Absolut beschissene Krankheit und gab es in meinem Umfeld häufiger...
Gute Besserung!
 
Zuletzt bearbeitet:
hatte auch borreliose, auch zu spät erkannt (nach drei monaten).
hatte antibiotika behandlung und das meiste ist wohl weg. ein paar borrellien habe ich behalten, ärzte sagen die bekomme ich nicht mehr los. habe manchmal muskelschmerzen, aber nichts im vergleich zu den schmerzen die ich hatte als es akut war.
 
Ist ein Teufelszeug, dass man leider nicht wieder anbringt. Kann bis zur Arbeitsunfähigkeit führen. Leider hat es lange gedauert, bis die Ärzte darauf ansprangen und dazulernten
Vor ca 30 Jahren hatte die Tochter einer CZ-Kollegin Borreliose. Die Ärzte kamen auf keinen grünen Zweig und das Mädchen musste sogar ein Stützkorsett tragen. Glücklicherweise kam ich damals über die Jagd in Amerika zu Infos über Lyme-Disease und konnte der Familie, bzw deren Ärzten den richtigen Tip geben...

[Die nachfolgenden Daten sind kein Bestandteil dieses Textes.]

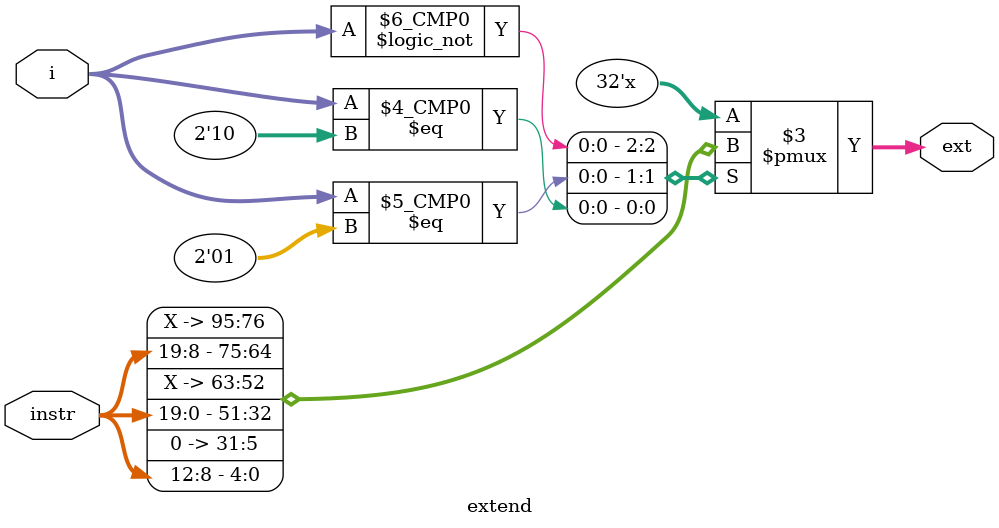
<source format=sv>
module extend (input logic [1:0] i, input logic [19:0] instr, output logic [31:0] ext);
	always_comb
		case(i)
			2'b00: ext = {{20{instr[31]}},instr[19:8]};
			2'b01: ext = {{12{instr[31]}},instr};	
			2'b10: ext = {28'b0,instr[12:8]};
			default: ext = 32'bx;
		endcase
endmodule
</source>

Mein Vater hat auch damit zu kämpfen (Gesichtslähmung, Muskel und Gelenkschmerzen) und noch 2 andere aus meinem Bekanntenkreis habe tw schwer damit zu kämpfen.

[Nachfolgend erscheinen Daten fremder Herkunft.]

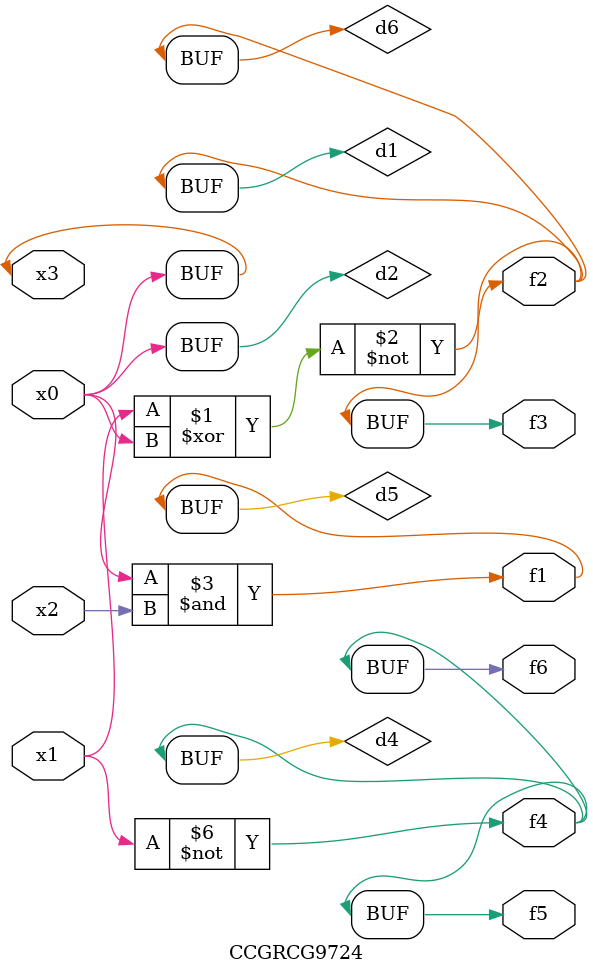
<source format=v>
module CCGRCG9724(
	input x0, x1, x2, x3,
	output f1, f2, f3, f4, f5, f6
);

	wire d1, d2, d3, d4, d5, d6;

	xnor (d1, x1, x3);
	buf (d2, x0, x3);
	nand (d3, x0, x2);
	not (d4, x1);
	nand (d5, d3);
	or (d6, d1);
	assign f1 = d5;
	assign f2 = d6;
	assign f3 = d6;
	assign f4 = d4;
	assign f5 = d4;
	assign f6 = d4;
endmodule

</source>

Im Fall von Rheumaverdacht, oder anderen nicht so wirklich definierbaren Schmerzen auf jeden Fall den Arzt bitten darauf zu testen

Viel Infos:
https://en.wikipedia.org/wiki/Lyme_disease
 
Oh je, gute Besserung.
Meine Freundin hatte das auch, vermutlich durch Zeckenbiss beim Pilze sammeln. Zum Glück rechtzeitig diagnostiziert und therapiert worden. Aber die Zeit (waren um die 3 Monate) waren nicht schön. Auch bei ihr hat die Hausärztin erst auf drängen auf Borrelien getestet.
 
ich war letztes Jahr von den Symptomen der Lyme Borreliose assoziierten Arthritis betroffen: dickes Knie rechts, Baker-Zyste, Schmerzen beim gehen...

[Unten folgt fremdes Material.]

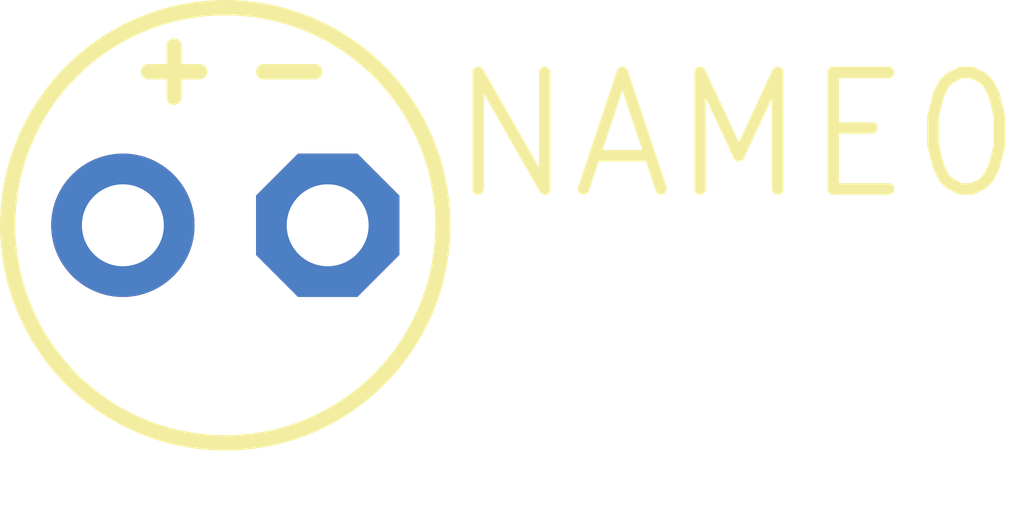
<source format=kicad_pcb>
(kicad_pcb (version 20221018) (generator pcbnew)

  (general
    (thickness 1.6)
  )

  (paper "A4")
  (layers
    (0 "F.Cu" signal)
    (31 "B.Cu" signal)
    (32 "B.Adhes" user "B.Adhesive")
    (33 "F.Adhes" user "F.Adhesive")
    (34 "B.Paste" user)
    (35 "F.Paste" user)
    (36 "B.SilkS" user "B.Silkscreen")
    (37 "F.SilkS" user "F.Silkscreen")
    (38 "B.Mask" user)
    (39 "F.Mask" user)
    (40 "Dwgs.User" user "User.Drawings")
    (41 "Cmts.User" user "User.Comments")
    (42 "Eco1.User" user "User.Eco1")
    (43 "Eco2.User" user "User.Eco2")
    (44 "Edge.Cuts" user)
    (45 "Margin" user)
    (46 "B.CrtYd" user "B.Courtyard")
    (47 "F.CrtYd" user "F.Courtyard")
    (48 "B.Fab" user)
    (49 "F.Fab" user)
    (50 "User.1" user)
    (51 "User.2" user)
    (52 "User.3" user)
    (53 "User.4" user)
    (54 "User.5" user)
    (55 "User.6" user)
    (56 "User.7" user)
    (57 "User.8" user)
    (58 "User.9" user)
  )

  (setup
    (pad_to_mask_clearance 0)
    (pcbplotparams
      (layerselection 0x00010fc_ffffffff)
      (plot_on_all_layers_selection 0x0000000_00000000)
      (disableapertmacros false)
      (usegerberextensions false)
      (usegerberattributes true)
      (usegerberadvancedattributes true)
      (creategerberjobfile true)
      (dashed_line_dash_ratio 12.000000)
      (dashed_line_gap_ratio 3.000000)
      (svgprecision 6)
      (plotframeref false)
      (viasonmask false)
      (mode 1)
      (useauxorigin false)
      (hpglpennumber 1)
      (hpglpenspeed 20)
      (hpglpendiameter 15.000000)
      (dxfpolygonmode true)
      (dxfimperialunits true)
      (dxfusepcbnewfont true)
      (psnegative false)
      (psa4output false)
      (plotreference true)
      (plotvalue true)
      (plotinvisibletext false)
      (sketchpadsonfab false)
      (subtractmaskfromsilk false)
      (outputformat 1)
      (mirror false)
      (drillshape 1)
      (scaleselection 1)
      (outputdirectory "")
    )
  )

  (net 0 "")

  (footprint "boardEagle:E2-4" (layer "F.Cu") (at 212.0011 41.5036))

)

</source>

die Diagnose kam aufgrund meiner hohen lgK-Werte zustande und wurde von der Schulmedizin lediglich mit einer dreiwöchigen Antibiose behandelt, danach gilt man als therapiert. Sofern weitere Beschwerden oder Komplikationen auftreten, kann man sich vom Rheuma-Arzt (Schulmedizin) oder von den sehr wenigen auf Lyme-Borreliose spezialisierten Alternativmedizinern- /-Heilpraktikern therapieren lassen.
Ich habe eine rührige Orthopädin, eine Alternativmedizinerin und einen Physio gefunden, die mich wieder relativ gut hinbekommen haben; heuer im Herbst hat sich das linke Knie "gemeldet", die weitere Entwicklung bleibt abzuwarten.